Jill Pipher is Vice President for Research at Brown University, Elisha Benjamin Andrews Professor of Mathematics and President-Elect for American Mathematical Society. She was the founding Director of the Institute for Computational and Experimental Research in Mathematics (ICERM), a National Science Foundation mathematics institute, from 2010 to 2016. Pipher obtained her B.A. in Mathematics from UCLA in 1979 and her PhD. in Mathematics from UCLA in 1985. She was a Dickson Instructor and Assistant Professor at the University of Chicago before joining the faculty of Brown as Associate Professor in 1989.
Pipher’s research areas include harmonic analysis, partial differential equations and lattice-based cryptography. She has frequently lectured for both specialist and general audiences at venues in the US and abroad. In 2014, she was an Invited Speaker at the International Congress of Mathematicians. She has published many papers in her areas of expertise and has co-authored an undergraduate cryptography textbook. She jointly holds four patents related to the NTRU encryption algorithm. She was a co-founder of Ntru Cryptosystems, Inc, now part of Security Innovation, Inc.
Pipher’s professional honors include an NSF Postdoctoral Fellowship, an NSF Presidential Young Investigator Award, and an Alfred P. Sloan Foundation Fellowship. She is an inaugural Fellow of the American Mathematical Society, served as President of the Association for Women in Mathematics from 2011 to 2013, and was a National Women’s History Month 2013 Honoree. In 2015, she was elected to the American Academy of Arts and Sciences.

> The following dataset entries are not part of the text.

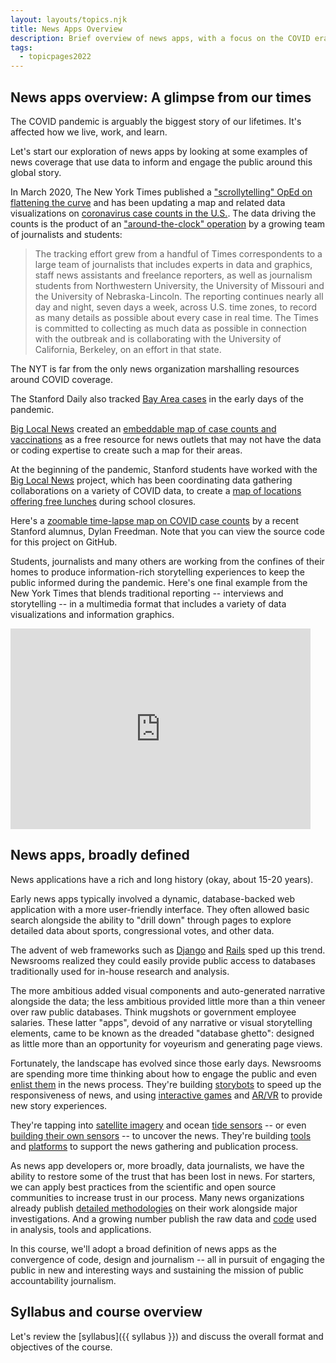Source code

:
 ```yaml
---
layout: layouts/topics.njk
title: News Apps Overview
description: Brief overview of news apps, with a focus on the COVID era.
tags:
  - topicpages2022
---
```


## News apps overview: A glimpse from our times

The COVID pandemic is arguably the biggest story of our lifetimes. It's affected how we live, work, and learn.

Let's start our exploration of news apps by looking at some examples of news coverage that use data to inform and engage the public around this global story.

In March 2020, The New York Times published a ["scrollytelling" OpEd on flattening the curve](https://www.nytimes.com/interactive/2020/03/13/opinion/coronavirus-trump-response.html) and has been updating a map and related data visualizations on [coronavirus case counts in the U.S.](https://www.nytimes.com/interactive/2020/us/coronavirus-us-cases.html). The data driving the counts is the product of an ["around-the-clock" operation](https://www.nytimes.com/article/coronavirus-county-data-us.html) by a growing team of journalists and students:

> The tracking effort grew from a handful of Times correspondents to a large team of journalists that includes experts in data and graphics, staff news assistants and freelance reporters, as well as journalism students from Northwestern University, the University of Missouri and the University of Nebraska-Lincoln. The reporting continues nearly all day and night, seven days a week, across U.S. time zones, to record as many details as possible about every case in real time. The Times is committed to collecting as much data as possible in connection with the outbreak and is collaborating with the University of California, Berkeley, on an effort in that state.

The NYT is far from the only news organization marshalling resources around COVID coverage.

The Stanford Daily also tracked [Bay Area cases](https://www.stanforddaily.com/2020/03/24/visualized-covid-19-cases-in-santa-clara-county/) in the early days of the pandemic.

[Big Local News][] created an [embeddable map of case counts and vaccinations](http://covid19.biglocalnews.org/county-maps/index.html#/) as a free resource for news outlets that may not have the data or coding expertise to create such a map for their areas.

[Big Local News]: https://biglocalnews.org

At the beginning of the pandemic, Stanford students have worked with the [Big Local News][] project, which has been coordinating data gathering collaborations on a variety of COVID data, to create a [map of locations offering free lunches](https://www.mercurynews.com/2020/03/20/map-where-in-the-bay-area-to-get-free-school-lunches-during-coronavirus-closures/) during school closures.

Here's a [zoomable time-lapse map on COVID case counts](https://covid19map.us/) by a recent Stanford alumnus, Dylan Freedman. Note that you can view the source code for this project on GitHub.

Students, journalists and many others are working from the confines of their homes to produce information-rich storytelling experiences to keep the public informed during the pandemic. Here's one final example from the New York Times that blends traditional reporting -- interviews and storytelling -- in a multimedia format that includes a variety of data visualizations and information graphics.

<iframe title="New York Times Video - Embed Player" width="480" height="321" frameborder="0" scrolling="no" allowfullscreen="true" marginheight="0" marginwidth="0" id="nyt_video_player" src="https://www.nytimes.com/video/players/offsite/index.html?videoId=100000007056651"></iframe>

## News apps, broadly defined

News applications have a rich and long history (okay, about 15-20 years).

Early news apps typically involved a dynamic, database-backed web application with a more user-friendly interface. They often allowed basic search alongside the ability to "drill down" through pages to explore detailed data about sports, congressional votes, and other data.

The advent of web frameworks such as [Django](https://www.djangoproject.com/) and [Rails](https://rubyonrails.org/) sped up this trend. Newsrooms realized they could easily provide public access to databases traditionally used for in-house research and analysis.

The more ambitious added visual components and auto-generated narrative alongside the data; the less ambitious provided little more than a thin veneer over raw public databases. Think mugshots or government employee salaries. These latter "apps", devoid of any narrative or visual storytelling elements, came to be known as the dreaded "database ghetto": designed as little more than an opportunity for voyeurism and generating page views.

Fortunately, the landscape has evolved since those early days. Newsrooms are spending more time thinking about how to engage the public and even [enlist them](https://www.theguardian.com/news/datablog/2009/jun/18/mps-expenses-houseofcommons) in the news process. They're building [storybots](https://source.opennews.org/articles/how-break-news-while-you-sleep/) to speed up the responsiveness of news, and using [interactive games](https://projects.propublica.org/asylum/) and [AR/VR](https://docs.google.com/presentation/d/1-F_eyqTcKhXb6k2f3KzcwA_Wmy2QQkq39v5cUXTLTr8/present#slide=id.g356b11cd76_0_0) to provide new story experiences.

They're tapping into [satellite imagery][] and ocean [tide sensors][] -- or even [building their own sensors][] -- to uncover the news. They're building [tools](https://datasette.readthedocs.io/en/stable) and [platforms](https://www.documentcloud.org/) to support the news gathering and publication process.

[story bots]: https://source.opennews.org/articles/how-break-news-while-you-sleep/
[satellite imagery]: https://www.revealnews.org/article/who-is-the-wet-prince-of-bel-air-here-are-the-likely-culprits/
[tide sensors]: https://www.reuters.com/investigates/special-report/waters-edge-the-crisis-of-rising-sea-levels/#gauges-interactive
[building their own sensors]: https://current.org/2016/07/wnycs-latest-sensor-journalism-project-zeroes-in-on-heat-island-harlem/

As news app developers or, more broadly, data journalists, we have the ability to restore some of the trust that has been lost in news. For starters, we can apply best practices from the scientific and open source communities to increase trust in our process. Many news organizations already publish [detailed methodologies](https://www.revealnews.org/article/how-we-identified-lending-disparities-in-federal-mortgage-data/) on their work alongside major investigations. And a growing number publish the raw data and [code](https://github.com/datadesk) used in analysis, tools and applications.

In this course, we'll adopt a broad definition of news apps as the convergence of code, design and journalism -- all in pursuit of engaging the public in new and interesting ways and sustaining the mission of public accountability journalism.

## Syllabus and course overview

Let's review the [syllabus]({{ syllabus }}) and discuss the overall format and objectives of the course.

Cornelia Dean is a lecturer at Brown University and a science writer and former science editor of The New York Times. In her editing tenure in the newspaper’s science department, members of its staff won every major journalism prize as well as the Lasker Award for public service.
She began her newspaper career at the Providence Journal.
Her first book, Against the Tide: The Battle for America’s Beaches was published by Columbia University Press in 1999 and was a N.Y. Times Notable Book of the year. Her guide to researchers on communicating with the public, Am I Making Myself Clear? was published in 2009 by Harvard University Press. Her book Making Sense of Science, about the misuse of scientific information in public life, was published in 2017 by Harvard University Press. She is at work on a fourth book (working title: The Fate of the Coast) about coastal land use in an era of rising seas.
In addition to her work at Brown, she has taught at Harvard, where she was twice honored for distinction in teaching, and at the Columbia University Graduate School of Journalism and elsewhere.
She is a fellow of the American Association for the Advancement of Science, a member of the Corporation of Brown University, her alma mater, and was a founding member of the advisory board of the Metcalf Institute for Environment and Marine Reporting.
She divides her time between Providence, RI, and the islands of Manhattan and Chappaquiddick.